Season 1
~言葉より先にある「心のOS」の話~ ≪伝わる力は、己を知り、整えることから≫
ここまで5回にわたり、「伝わらない理由」についてお話ししてきました。
伝え方だけでは解決しないこと。
自分が欲しいものを相手に渡してしまうこと。
自分では気づいていない前提があること。
そして、その前提が見えなくなると、頑固になり、争いへとつながってしまうこと。
こうして振り返ると、コミュニケーションの本質は、話し方の上手・下手だけではないことがお分かりいただけたのではないでしょうか。
私は、コミュニケーションは目的ではなく、問題解決のためのツールだと考えています。
相手を言い負かすためでも、自分の正しさを証明するためでもありません。
お互いの考えや違いを理解し、より良い答えを見つけるためにあるものです。
しかし、そのためには、相手を変えようとする前に、自分自身を見つめることが欠かせません。
自分はどんな前提で物事を見ているのか。
何を大切にしているのか。
本当は何を求めているのか。
それらに気づくことで、初めて相手との違いを受け止める余裕が生まれます。
すると、コミュニケーションは「伝える技術」から、「関係を育て、問題を解決する力」へと変わっていきます。
もちろん、人はすぐに変わるものではありません。
長年積み重ねてきた考え方や反応の癖は、一度気づいただけでなくなるわけではないからです。
だからこそ大切なのは、自分を責めることではなく、少しずつ己を知り、整えていくことです。
その積み重ねが、仕事での信頼関係を育て、家族との関係を深め、人間関係をより良い方向へ導いてくれます。
このシリーズのタイトルは、
「伝わる力は、己を知り、整えることから。」
でした。
伝わる力とは、話し方のテクニックではありません。
己を知り、己を整え、相手との違いを理解しようとする姿勢の中で育まれていくものです。
もし、このシリーズを通して、ご自身のコミュニケーションを少し見つめ直すきっかけになったなら、とても嬉しく思います。
Season2では、今回お伝えした考え方をもとに、「己を知り、整えるための実践」についてお届けしていきます。

| 提供資料 |
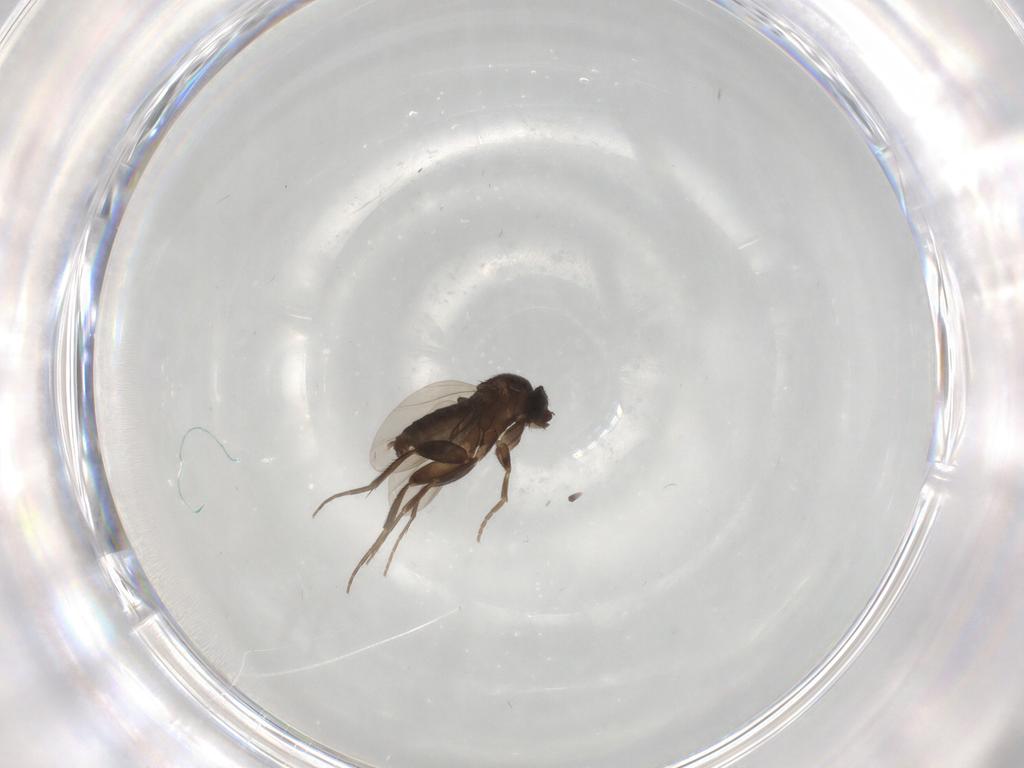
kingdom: Animalia
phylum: Arthropoda
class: Insecta
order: Diptera
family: Phoridae
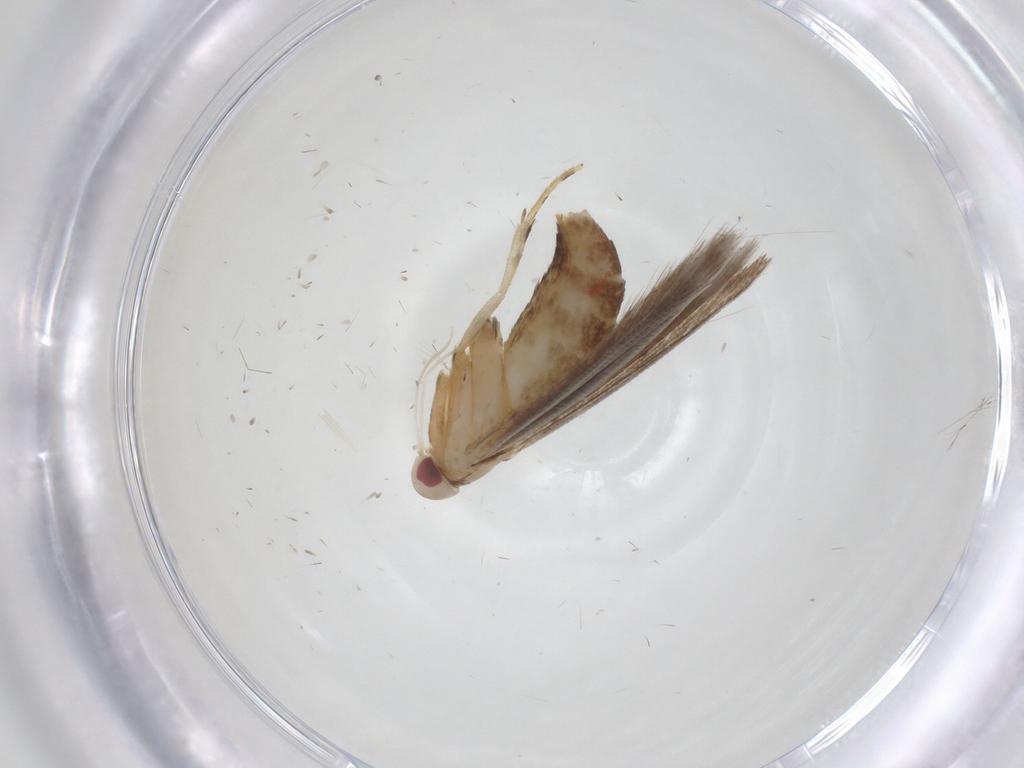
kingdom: Animalia
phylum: Arthropoda
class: Insecta
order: Lepidoptera
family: Cosmopterigidae
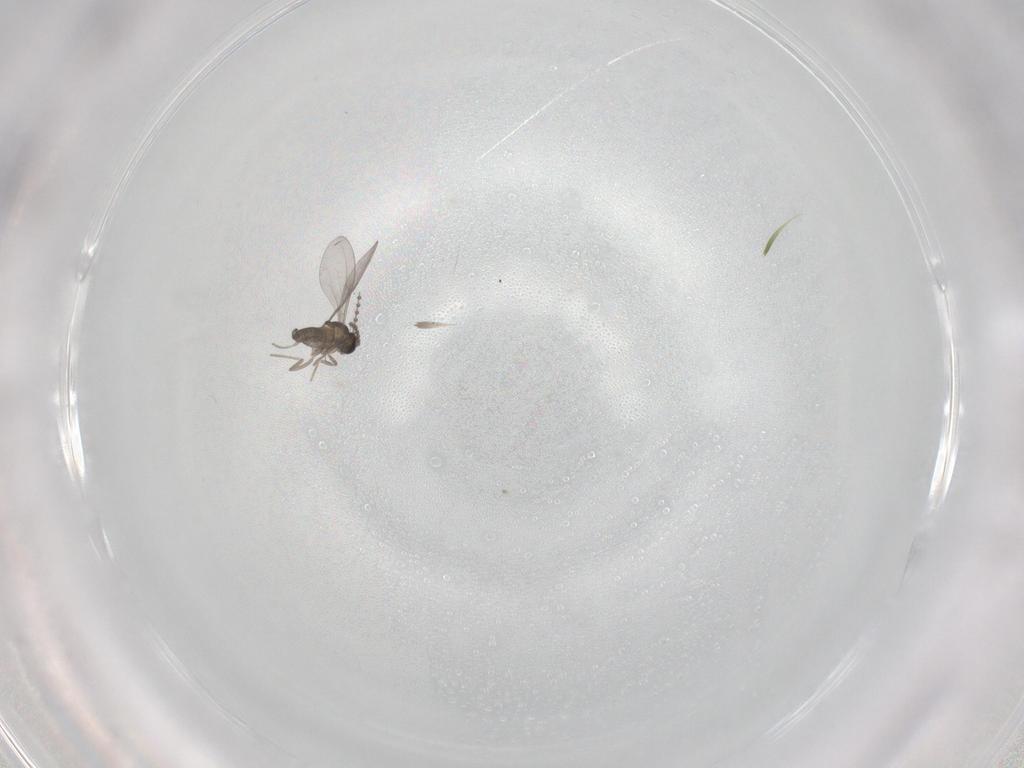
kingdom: Animalia
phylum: Arthropoda
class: Insecta
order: Diptera
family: Cecidomyiidae
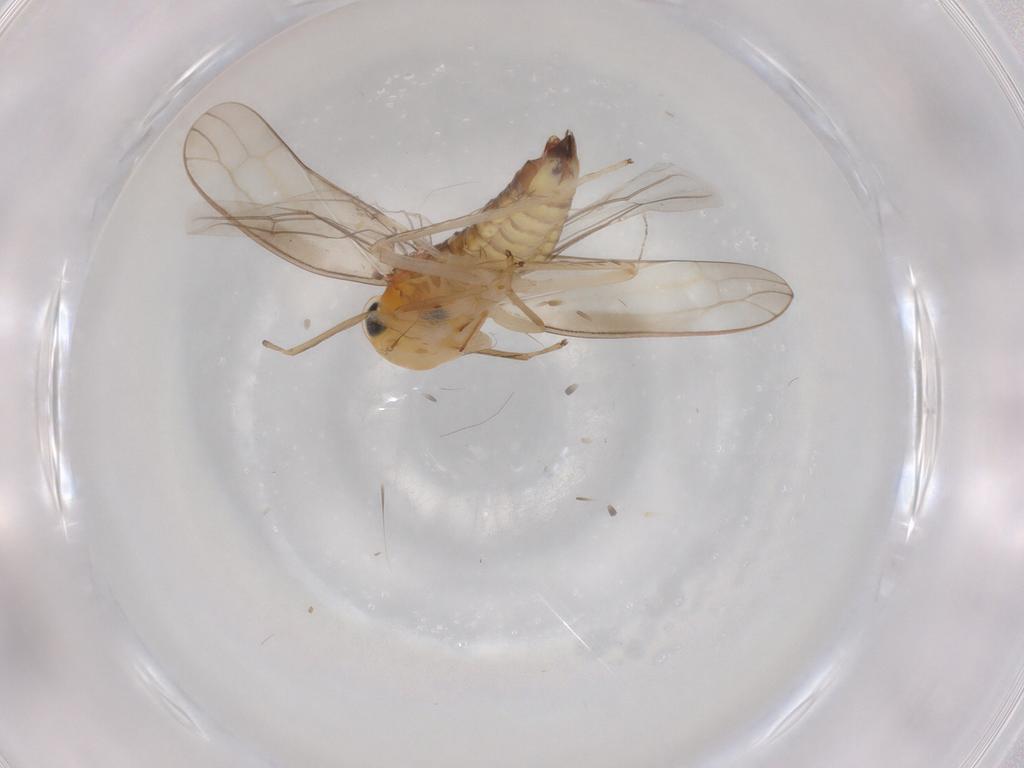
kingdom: Animalia
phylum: Arthropoda
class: Insecta
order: Hemiptera
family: Cicadellidae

| 課題一覧 |
A) 本文の「すると、コミュニケーションは」から「伝わる力とは、話し方のテクニックではありません。」までを、「テクニック」を「技法」に置き換えて書き直してください。
B) 本文によれば、人がすぐには変わらないのはなぜですか。1～3文で説明してください。
C) 次の(i)～(iii)が本文の内容と合っているかどうか、それぞれ「はい」か「いいえ」で答え、判断の根拠となる本文の語句をそのまま引用してください。
(i) 筆者は、コミュニケーションそのものを目的と考えている。
(ii) Season2では、「己を知り、整えるための実践」について届ける予定である。
(iii) これまで5回にわたって「伝わらない理由」が取り上げられてきた。

| 解答 |
A)
すると、コミュニケーションは「伝える技術」から、「関係を育て、問題を解決する力」へと変わっていきます。
もちろん、人はすぐに変わるものではありません。
長年積み重ねてきた考え方や反応の癖は、一度気づいただけでなくなるわけではないからです。
だからこそ大切なのは、自分を責めることではなく、少しずつ己を知り、整えていくことです。
その積み重ねが、仕事での信頼関係を育て、家族との関係を深め、人間関係をより良い方向へ導いてくれます。
このシリーズのタイトルは、
「伝わる力は、己を知り、整えることから。」
でした。
伝わる力とは、話し方の技法ではありません。

B) 長年積み重ねてきた考え方や反応の癖は、一度気づいただけではなくならないからです。

C)
(i) いいえ。「私は、コミュニケーションは目的ではなく、問題解決のためのツールだと考えています。」
(ii) はい。「Season2では、今回お伝えした考え方をもとに、「己を知り、整えるための実践」についてお届けしていきます。」
(iii) はい。「ここまで5回にわたり、「伝わらない理由」についてお話ししてきました。」